* _Goal of the exercise_
Return every line of the records below that contains the word "лицензия", copying each line in full.

* _Data for review_
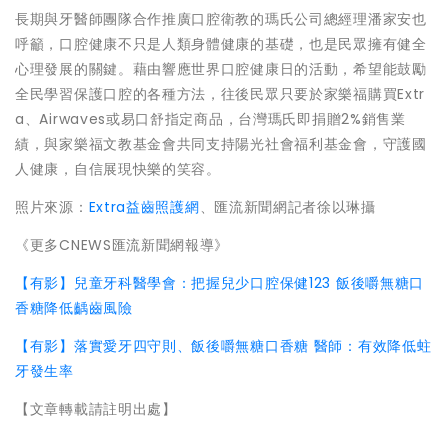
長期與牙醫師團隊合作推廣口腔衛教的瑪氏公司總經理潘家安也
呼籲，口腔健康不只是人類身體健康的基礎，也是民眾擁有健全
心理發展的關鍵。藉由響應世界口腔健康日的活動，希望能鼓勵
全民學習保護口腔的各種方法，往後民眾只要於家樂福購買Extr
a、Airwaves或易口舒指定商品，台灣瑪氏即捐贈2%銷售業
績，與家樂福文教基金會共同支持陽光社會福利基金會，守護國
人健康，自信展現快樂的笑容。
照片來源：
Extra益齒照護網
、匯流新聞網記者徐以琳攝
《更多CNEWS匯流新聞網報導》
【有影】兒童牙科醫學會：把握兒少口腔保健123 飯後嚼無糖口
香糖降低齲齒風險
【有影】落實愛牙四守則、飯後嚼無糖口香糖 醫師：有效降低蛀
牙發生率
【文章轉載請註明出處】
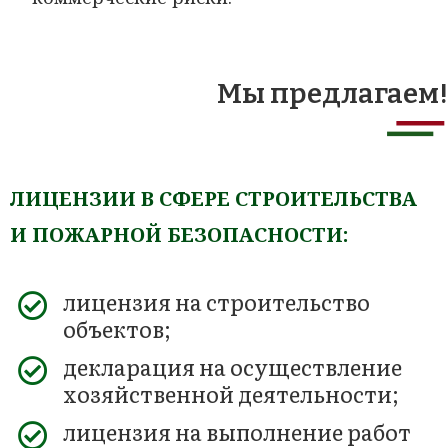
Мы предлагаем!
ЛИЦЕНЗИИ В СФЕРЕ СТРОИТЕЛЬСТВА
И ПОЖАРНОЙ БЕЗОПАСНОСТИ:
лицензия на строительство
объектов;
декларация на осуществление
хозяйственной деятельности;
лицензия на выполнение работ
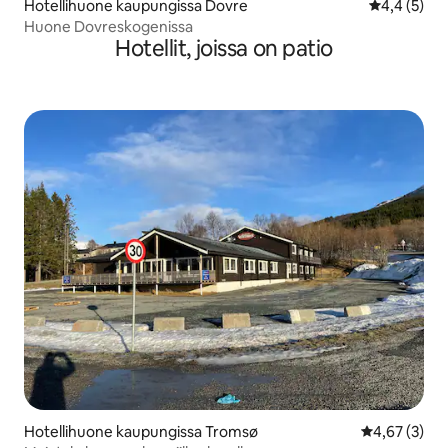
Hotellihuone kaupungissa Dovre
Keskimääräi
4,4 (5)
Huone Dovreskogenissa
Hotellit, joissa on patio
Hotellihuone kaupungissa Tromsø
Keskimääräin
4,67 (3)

--

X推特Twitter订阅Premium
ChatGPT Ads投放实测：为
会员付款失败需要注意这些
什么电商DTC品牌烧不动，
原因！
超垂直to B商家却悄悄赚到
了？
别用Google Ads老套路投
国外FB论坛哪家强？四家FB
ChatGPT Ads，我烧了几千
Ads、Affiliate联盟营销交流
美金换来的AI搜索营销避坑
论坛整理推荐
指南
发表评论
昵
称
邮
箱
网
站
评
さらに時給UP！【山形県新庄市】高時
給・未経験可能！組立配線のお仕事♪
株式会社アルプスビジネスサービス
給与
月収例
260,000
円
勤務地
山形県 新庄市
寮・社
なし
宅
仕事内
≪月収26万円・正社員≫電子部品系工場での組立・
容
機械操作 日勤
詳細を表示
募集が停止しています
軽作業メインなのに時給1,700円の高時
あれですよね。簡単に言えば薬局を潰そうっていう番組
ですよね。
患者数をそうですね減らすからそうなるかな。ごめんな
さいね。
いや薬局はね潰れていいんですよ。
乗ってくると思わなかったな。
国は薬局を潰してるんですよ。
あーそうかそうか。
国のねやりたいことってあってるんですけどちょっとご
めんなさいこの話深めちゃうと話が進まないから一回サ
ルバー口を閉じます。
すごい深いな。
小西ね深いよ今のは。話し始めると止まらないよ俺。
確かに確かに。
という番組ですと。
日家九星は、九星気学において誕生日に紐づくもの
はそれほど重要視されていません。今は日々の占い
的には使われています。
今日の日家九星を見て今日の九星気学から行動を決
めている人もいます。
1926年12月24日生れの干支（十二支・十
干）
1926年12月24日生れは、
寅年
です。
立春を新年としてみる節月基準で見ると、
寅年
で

* * *

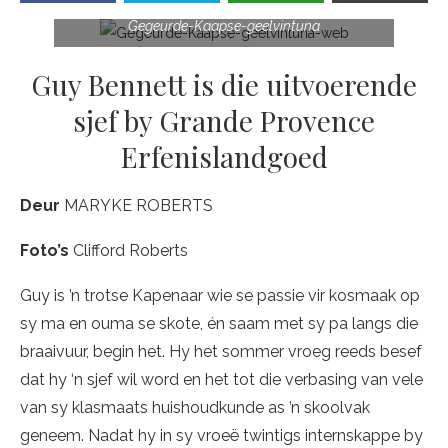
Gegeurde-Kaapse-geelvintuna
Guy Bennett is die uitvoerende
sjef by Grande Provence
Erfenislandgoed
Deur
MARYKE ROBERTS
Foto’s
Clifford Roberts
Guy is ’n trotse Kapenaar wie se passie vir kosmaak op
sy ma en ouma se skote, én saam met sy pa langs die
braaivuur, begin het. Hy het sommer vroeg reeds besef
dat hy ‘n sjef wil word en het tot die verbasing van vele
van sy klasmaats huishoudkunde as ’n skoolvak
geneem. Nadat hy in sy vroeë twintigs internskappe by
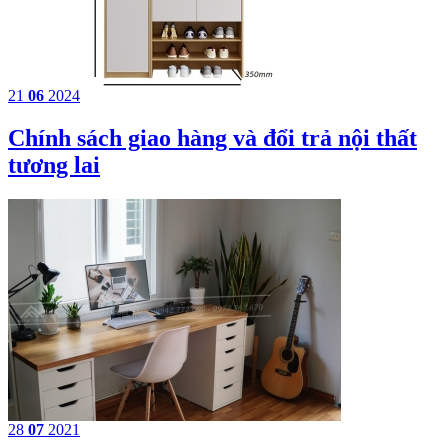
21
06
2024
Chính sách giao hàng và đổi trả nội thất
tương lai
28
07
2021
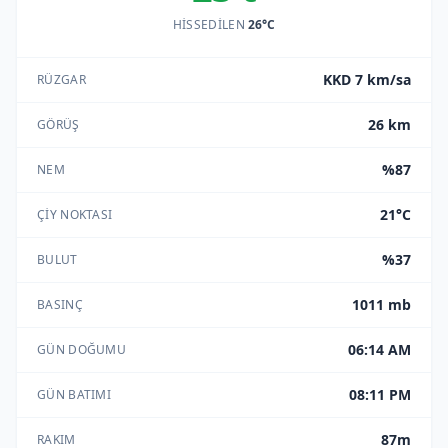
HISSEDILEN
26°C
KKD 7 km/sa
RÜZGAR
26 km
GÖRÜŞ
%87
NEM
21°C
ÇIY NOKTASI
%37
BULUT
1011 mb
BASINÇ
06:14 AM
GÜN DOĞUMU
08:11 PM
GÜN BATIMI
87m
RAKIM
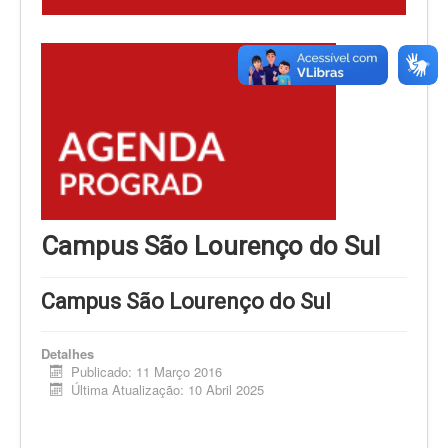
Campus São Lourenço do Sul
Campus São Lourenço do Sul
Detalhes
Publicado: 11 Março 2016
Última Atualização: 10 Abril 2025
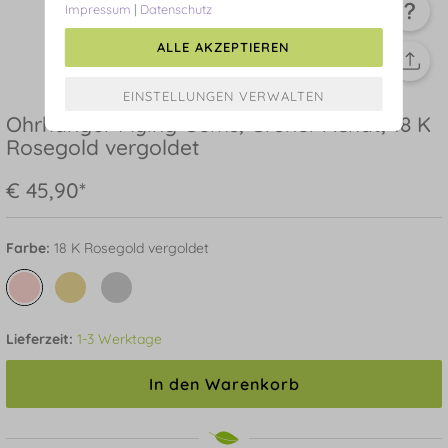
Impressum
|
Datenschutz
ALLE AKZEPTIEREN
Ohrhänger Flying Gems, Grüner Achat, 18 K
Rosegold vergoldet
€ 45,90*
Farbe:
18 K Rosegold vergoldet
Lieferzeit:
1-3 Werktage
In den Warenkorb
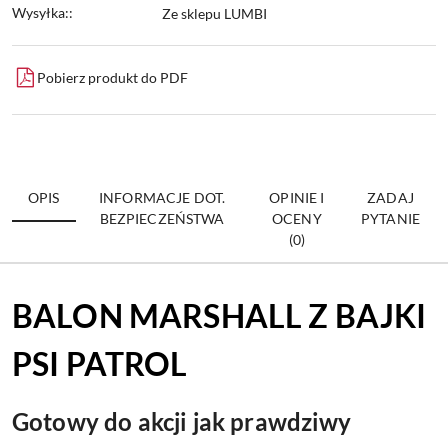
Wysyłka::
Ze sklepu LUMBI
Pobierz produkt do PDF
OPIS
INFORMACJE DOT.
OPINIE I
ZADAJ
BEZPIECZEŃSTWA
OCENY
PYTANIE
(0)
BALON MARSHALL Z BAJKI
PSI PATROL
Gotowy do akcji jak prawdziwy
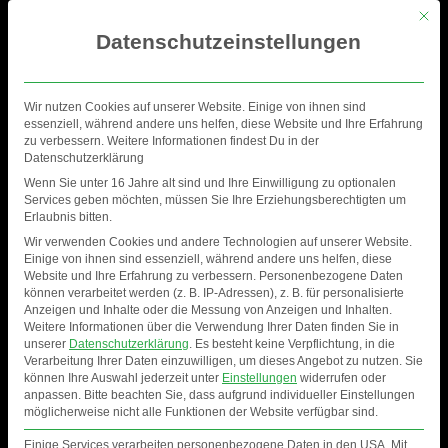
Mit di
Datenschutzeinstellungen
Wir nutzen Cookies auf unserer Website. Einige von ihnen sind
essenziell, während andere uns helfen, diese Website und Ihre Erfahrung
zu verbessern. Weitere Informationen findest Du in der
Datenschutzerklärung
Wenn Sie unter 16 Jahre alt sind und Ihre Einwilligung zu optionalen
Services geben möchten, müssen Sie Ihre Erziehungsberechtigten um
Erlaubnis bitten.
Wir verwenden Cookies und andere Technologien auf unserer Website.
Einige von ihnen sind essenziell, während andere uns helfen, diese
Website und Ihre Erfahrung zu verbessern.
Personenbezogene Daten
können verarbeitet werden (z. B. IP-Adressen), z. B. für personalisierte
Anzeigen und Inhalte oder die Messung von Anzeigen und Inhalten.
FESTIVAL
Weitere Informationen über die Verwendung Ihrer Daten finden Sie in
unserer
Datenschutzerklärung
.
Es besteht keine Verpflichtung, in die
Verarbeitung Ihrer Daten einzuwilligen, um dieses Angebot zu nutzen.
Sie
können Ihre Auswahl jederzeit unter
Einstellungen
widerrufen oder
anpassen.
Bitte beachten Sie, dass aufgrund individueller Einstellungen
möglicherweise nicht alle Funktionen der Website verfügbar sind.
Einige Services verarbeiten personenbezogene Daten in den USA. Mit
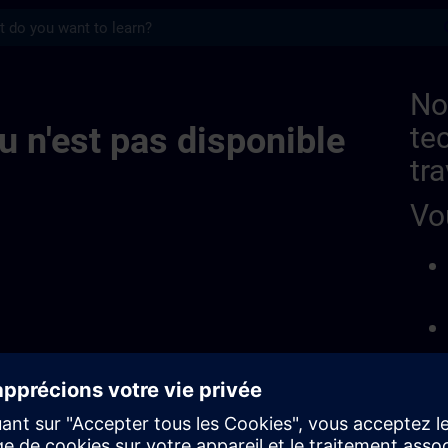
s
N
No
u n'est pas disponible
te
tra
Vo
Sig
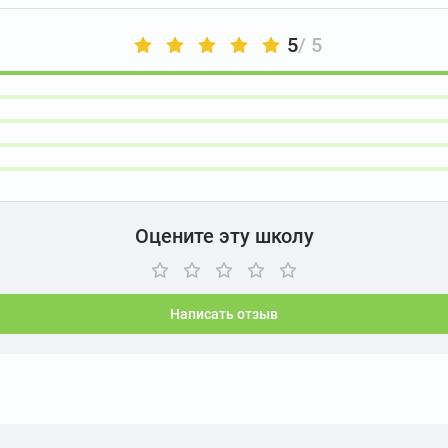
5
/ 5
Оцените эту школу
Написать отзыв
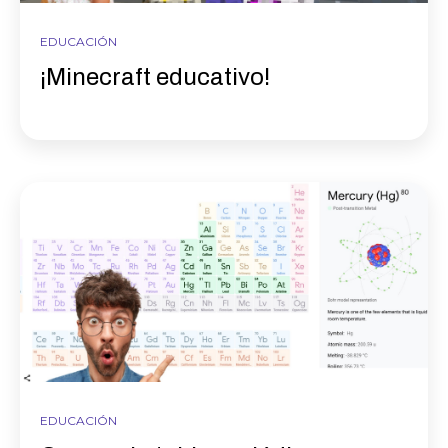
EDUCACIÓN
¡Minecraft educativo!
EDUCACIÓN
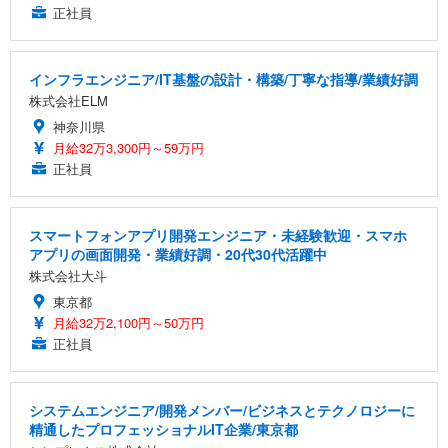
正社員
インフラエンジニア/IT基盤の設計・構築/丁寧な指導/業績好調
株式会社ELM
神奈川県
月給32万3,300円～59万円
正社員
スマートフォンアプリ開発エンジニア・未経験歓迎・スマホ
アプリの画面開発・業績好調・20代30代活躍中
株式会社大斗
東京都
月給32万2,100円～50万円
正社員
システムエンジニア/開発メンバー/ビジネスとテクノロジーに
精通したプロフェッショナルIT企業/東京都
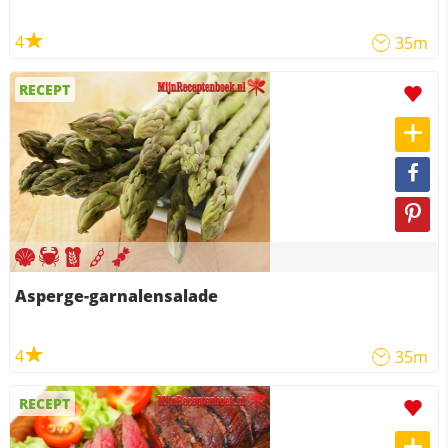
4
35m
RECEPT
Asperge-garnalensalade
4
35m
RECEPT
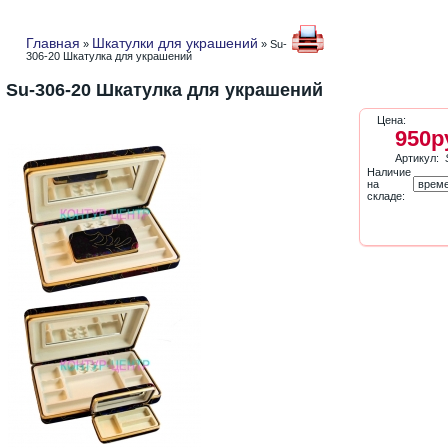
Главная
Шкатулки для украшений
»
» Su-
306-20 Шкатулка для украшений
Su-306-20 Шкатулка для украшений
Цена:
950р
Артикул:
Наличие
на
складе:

* _Task answer_
лицензия на строительство
лицензия на выполнение работ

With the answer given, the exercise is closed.